>>>>

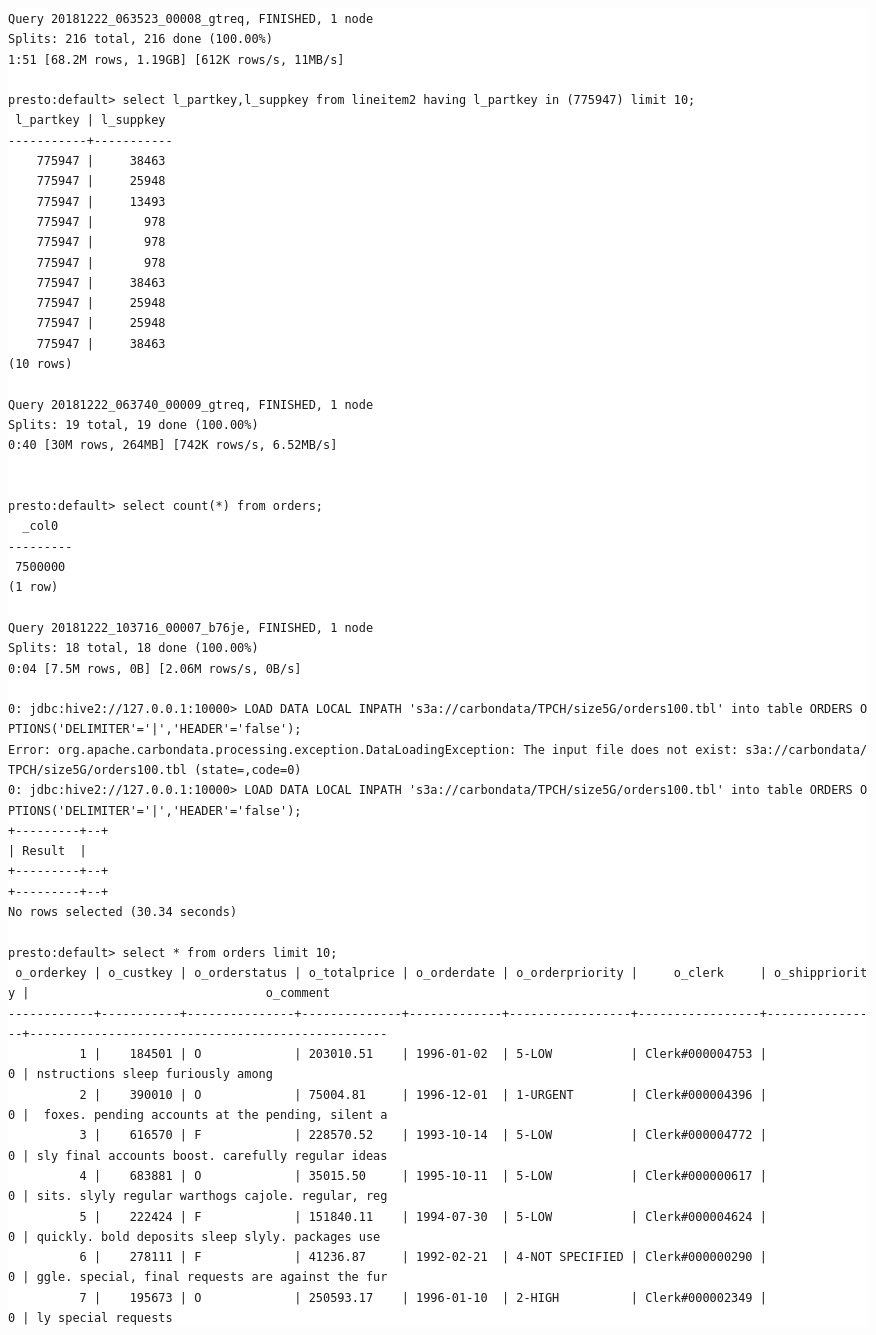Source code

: 	Query 20181222_063523_00008_gtreq, FINISHED, 1 node
	Splits: 216 total, 216 done (100.00%)
	1:51 [68.2M rows, 1.19GB] [612K rows/s, 11MB/s]

	presto:default> select l_partkey,l_suppkey from lineitem2 having l_partkey in (775947) limit 10;
	 l_partkey | l_suppkey
	-----------+-----------
		775947 |     38463
		775947 |     25948
		775947 |     13493
		775947 |       978
		775947 |       978
		775947 |       978
		775947 |     38463
		775947 |     25948
		775947 |     25948
		775947 |     38463
	(10 rows)

	Query 20181222_063740_00009_gtreq, FINISHED, 1 node
	Splits: 19 total, 19 done (100.00%)
	0:40 [30M rows, 264MB] [742K rows/s, 6.52MB/s]


	presto:default> select count(*) from orders;
	  _col0
	---------
	 7500000
	(1 row)

	Query 20181222_103716_00007_b76je, FINISHED, 1 node
	Splits: 18 total, 18 done (100.00%)
	0:04 [7.5M rows, 0B] [2.06M rows/s, 0B/s]

	0: jdbc:hive2://127.0.0.1:10000> LOAD DATA LOCAL INPATH 's3a://carbondata/TPCH/size5G/orders100.tbl' into table ORDERS OPTIONS('DELIMITER'='|','HEADER'='false');
	Error: org.apache.carbondata.processing.exception.DataLoadingException: The input file does not exist: s3a://carbondata/TPCH/size5G/orders100.tbl (state=,code=0)
	0: jdbc:hive2://127.0.0.1:10000> LOAD DATA LOCAL INPATH 's3a://carbondata/TPCH/size5G/orders100.tbl' into table ORDERS OPTIONS('DELIMITER'='|','HEADER'='false');
	+---------+--+
	| Result  |
	+---------+--+
	+---------+--+
	No rows selected (30.34 seconds)

	presto:default> select * from orders limit 10;
	 o_orderkey | o_custkey | o_orderstatus | o_totalprice | o_orderdate | o_orderpriority |     o_clerk     | o_shippriority |                                 o_comment
	------------+-----------+---------------+--------------+-------------+-----------------+-----------------+----------------+--------------------------------------------------
			  1 |    184501 | O             | 203010.51    | 1996-01-02  | 5-LOW           | Clerk#000004753 |              0 | nstructions sleep furiously among
			  2 |    390010 | O             | 75004.81     | 1996-12-01  | 1-URGENT        | Clerk#000004396 |              0 |  foxes. pending accounts at the pending, silent a
			  3 |    616570 | F             | 228570.52    | 1993-10-14  | 5-LOW           | Clerk#000004772 |              0 | sly final accounts boost. carefully regular ideas
			  4 |    683881 | O             | 35015.50     | 1995-10-11  | 5-LOW           | Clerk#000000617 |              0 | sits. slyly regular warthogs cajole. regular, reg
			  5 |    222424 | F             | 151840.11    | 1994-07-30  | 5-LOW           | Clerk#000004624 |              0 | quickly. bold deposits sleep slyly. packages use
			  6 |    278111 | F             | 41236.87     | 1992-02-21  | 4-NOT SPECIFIED | Clerk#000000290 |              0 | ggle. special, final requests are against the fur
			  7 |    195673 | O             | 250593.17    | 1996-01-10  | 2-HIGH          | Clerk#000002349 |              0 | ly special requests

<<<<

**WORK ITEM:** Please return all of the rows above verbatim, reproducing their source text line for line and leaving the pictures out of your answer.

**FINAL ANSWER:**
Source code

: 	Query 20181222_063523_00008_gtreq, FINISHED, 1 node
	Splits: 216 total, 216 done (100.00%)
	1:51 [68.2M rows, 1.19GB] [612K rows/s, 11MB/s]

	presto:default> select l_partkey,l_suppkey from lineitem2 having l_partkey in (775947) limit 10;
	 l_partkey | l_suppkey
	-----------+-----------
		775947 |     38463
		775947 |     25948
		775947 |     13493
		775947 |       978
		775947 |       978
		775947 |       978
		775947 |     38463
		775947 |     25948
		775947 |     25948
		775947 |     38463
	(10 rows)

	Query 20181222_063740_00009_gtreq, FINISHED, 1 node
	Splits: 19 total, 19 done (100.00%)
	0:40 [30M rows, 264MB] [742K rows/s, 6.52MB/s]


	presto:default> select count(*) from orders;
	  _col0
	---------
	 7500000
	(1 row)

	Query 20181222_103716_00007_b76je, FINISHED, 1 node
	Splits: 18 total, 18 done (100.00%)
	0:04 [7.5M rows, 0B] [2.06M rows/s, 0B/s]

	0: jdbc:hive2://127.0.0.1:10000> LOAD DATA LOCAL INPATH 's3a://carbondata/TPCH/size5G/orders100.tbl' into table ORDERS OPTIONS('DELIMITER'='|','HEADER'='false');
	Error: org.apache.carbondata.processing.exception.DataLoadingException: The input file does not exist: s3a://carbondata/TPCH/size5G/orders100.tbl (state=,code=0)
	0: jdbc:hive2://127.0.0.1:10000> LOAD DATA LOCAL INPATH 's3a://carbondata/TPCH/size5G/orders100.tbl' into table ORDERS OPTIONS('DELIMITER'='|','HEADER'='false');
	+---------+--+
	| Result  |
	+---------+--+
	+---------+--+
	No rows selected (30.34 seconds)

	presto:default> select * from orders limit 10;
	 o_orderkey | o_custkey | o_orderstatus | o_totalprice | o_orderdate | o_orderpriority |     o_clerk     | o_shippriority |                                 o_comment
	------------+-----------+---------------+--------------+-------------+-----------------+-----------------+----------------+--------------------------------------------------
			  1 |    184501 | O             | 203010.51    | 1996-01-02  | 5-LOW           | Clerk#000004753 |              0 | nstructions sleep furiously among
			  2 |    390010 | O             | 75004.81     | 1996-12-01  | 1-URGENT        | Clerk#000004396 |              0 |  foxes. pending accounts at the pending, silent a
			  3 |    616570 | F             | 228570.52    | 1993-10-14  | 5-LOW           | Clerk#000004772 |              0 | sly final accounts boost. carefully regular ideas
			  4 |    683881 | O             | 35015.50     | 1995-10-11  | 5-LOW           | Clerk#000000617 |              0 | sits. slyly regular warthogs cajole. regular, reg
			  5 |    222424 | F             | 151840.11    | 1994-07-30  | 5-LOW           | Clerk#000004624 |              0 | quickly. bold deposits sleep slyly. packages use
			  6 |    278111 | F             | 41236.87     | 1992-02-21  | 4-NOT SPECIFIED | Clerk#000000290 |              0 | ggle. special, final requests are against the fur
			  7 |    195673 | O             | 250593.17    | 1996-01-10  | 2-HIGH          | Clerk#000002349 |              0 | ly special requests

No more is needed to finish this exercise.